Offering Documents Available By Request
Starboard Realty Advisors is an Irvine fully integrated firm, founded in 2014 and led by a CEO with prior Passco pedigree, acquiring multifamily and multi-tenant/NNN retail for 1031 clients, with more than $500 million in acquisitions and over 1,900 units. Its differentiation includes a DST Bridge Fund that supplies preferred equity, an ADU-driven multifamily value-add angle, and a disciplined 7-to-10-year stabilized hold model. The leadership lineage and integrated execution position it as a focused mid-market sponsor.
This page describes a specific Delaware Statutory Trust offering (Starboard Makley DST) and is provided for informational purposes only. It does not constitute an offer to sell or a solicitation of an offer to buy any security. Any offering is made solely to verified accredited investors and only by means of a confidential private placement memorandum (PPM).
All figures shown — including minimum investment, cash-flow projections, tax-equivalent yield, loan-to-value, and hold period — reflect the sponsor's current estimates and assumptions and are not guarantees of future performance. Tax-equivalent yield depends on each investor's tax circumstances; projected distributions may not be achieved and actual results will vary. Sponsor track record, benchmark data, and full-cycle averages describe prior programs and are not indicative of the results of this offering.

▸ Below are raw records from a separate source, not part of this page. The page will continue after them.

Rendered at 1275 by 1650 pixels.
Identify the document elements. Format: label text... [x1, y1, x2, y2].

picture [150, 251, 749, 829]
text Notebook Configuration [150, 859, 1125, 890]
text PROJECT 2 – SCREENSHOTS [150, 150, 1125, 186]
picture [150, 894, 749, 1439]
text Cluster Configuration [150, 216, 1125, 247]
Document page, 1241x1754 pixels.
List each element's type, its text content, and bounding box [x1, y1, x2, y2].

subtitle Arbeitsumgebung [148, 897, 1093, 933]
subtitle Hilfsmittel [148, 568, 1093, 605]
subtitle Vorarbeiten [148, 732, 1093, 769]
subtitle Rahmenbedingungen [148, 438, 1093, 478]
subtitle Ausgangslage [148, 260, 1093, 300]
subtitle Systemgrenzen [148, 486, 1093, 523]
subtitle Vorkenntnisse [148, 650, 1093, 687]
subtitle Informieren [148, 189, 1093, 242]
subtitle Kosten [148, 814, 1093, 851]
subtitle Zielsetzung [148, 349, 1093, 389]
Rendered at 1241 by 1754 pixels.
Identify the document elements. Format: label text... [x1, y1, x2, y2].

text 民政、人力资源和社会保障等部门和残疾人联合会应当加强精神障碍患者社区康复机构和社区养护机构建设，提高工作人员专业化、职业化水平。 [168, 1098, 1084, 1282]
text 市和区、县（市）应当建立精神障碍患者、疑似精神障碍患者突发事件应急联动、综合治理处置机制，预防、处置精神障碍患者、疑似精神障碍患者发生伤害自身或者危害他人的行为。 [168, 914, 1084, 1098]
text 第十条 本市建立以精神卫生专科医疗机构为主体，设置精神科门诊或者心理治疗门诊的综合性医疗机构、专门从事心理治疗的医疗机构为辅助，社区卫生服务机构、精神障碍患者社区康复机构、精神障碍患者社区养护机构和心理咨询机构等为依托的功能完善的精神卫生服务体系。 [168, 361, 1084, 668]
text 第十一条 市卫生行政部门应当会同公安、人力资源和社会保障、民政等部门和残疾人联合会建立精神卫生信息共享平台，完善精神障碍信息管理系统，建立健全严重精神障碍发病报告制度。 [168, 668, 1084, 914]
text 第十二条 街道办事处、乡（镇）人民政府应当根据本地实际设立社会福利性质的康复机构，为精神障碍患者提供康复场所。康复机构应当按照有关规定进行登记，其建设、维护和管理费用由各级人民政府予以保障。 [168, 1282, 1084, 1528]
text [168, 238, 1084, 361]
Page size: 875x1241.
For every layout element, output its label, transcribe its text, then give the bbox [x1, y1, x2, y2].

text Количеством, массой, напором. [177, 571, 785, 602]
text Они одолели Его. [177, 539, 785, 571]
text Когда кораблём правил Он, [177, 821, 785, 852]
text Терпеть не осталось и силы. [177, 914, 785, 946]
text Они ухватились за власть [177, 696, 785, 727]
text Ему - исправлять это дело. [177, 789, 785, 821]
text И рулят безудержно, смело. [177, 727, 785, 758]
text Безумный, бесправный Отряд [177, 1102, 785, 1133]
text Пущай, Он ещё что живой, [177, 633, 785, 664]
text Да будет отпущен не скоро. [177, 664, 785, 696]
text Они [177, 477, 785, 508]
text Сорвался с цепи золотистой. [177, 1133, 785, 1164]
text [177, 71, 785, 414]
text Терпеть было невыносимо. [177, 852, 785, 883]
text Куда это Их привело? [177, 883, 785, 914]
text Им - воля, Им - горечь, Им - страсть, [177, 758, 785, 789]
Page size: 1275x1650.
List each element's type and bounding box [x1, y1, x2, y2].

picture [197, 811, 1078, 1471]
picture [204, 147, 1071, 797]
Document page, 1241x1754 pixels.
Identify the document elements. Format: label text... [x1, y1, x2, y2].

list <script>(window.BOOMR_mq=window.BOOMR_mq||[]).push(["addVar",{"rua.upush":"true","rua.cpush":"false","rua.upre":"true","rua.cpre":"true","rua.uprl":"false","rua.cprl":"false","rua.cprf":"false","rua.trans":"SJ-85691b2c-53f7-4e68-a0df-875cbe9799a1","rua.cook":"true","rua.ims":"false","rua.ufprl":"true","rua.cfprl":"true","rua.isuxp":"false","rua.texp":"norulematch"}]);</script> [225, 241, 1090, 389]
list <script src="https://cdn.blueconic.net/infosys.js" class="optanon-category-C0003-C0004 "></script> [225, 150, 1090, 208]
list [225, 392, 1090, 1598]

An investment in a DST is speculative, illiquid, and involves a high degree of risk, including the possible loss of the entire amount invested. There is no public market for these interests, distributions are not guaranteed, and investors have no control over property operations. 1031 exchange and tax treatment depend on each investor's individual circumstances and on tax laws that are subject to change; consult your own tax and legal advisors.
Tax-equivalent yield represents the pre-tax yield a fully taxable investment would need to generate in order to match the after-tax cash flow of this offering. It assumes that a portion of distributions is sheltered by depreciation and other deductions, and it depends entirely on each investor's individual tax bracket, state of residence, and holding structure. It is illustrative only and is not a projection of return. Cap rate equivalent is the implied capitalization rate (net operating income divided by purchase price) shown solely for comparison to direct real estate; it is not a distribution rate, a yield, or a measure of investor return.
This offering and all terms shown are subject to change, withdrawal, or cancellation at any time without notice, and availability is not guaranteed. Nothing on this page creates a commitment or reservation. An investment is confirmed only upon the sponsor's acceptance of fully executed subscription documents; no other communication, indication of interest, or reservation constitutes a binding investment.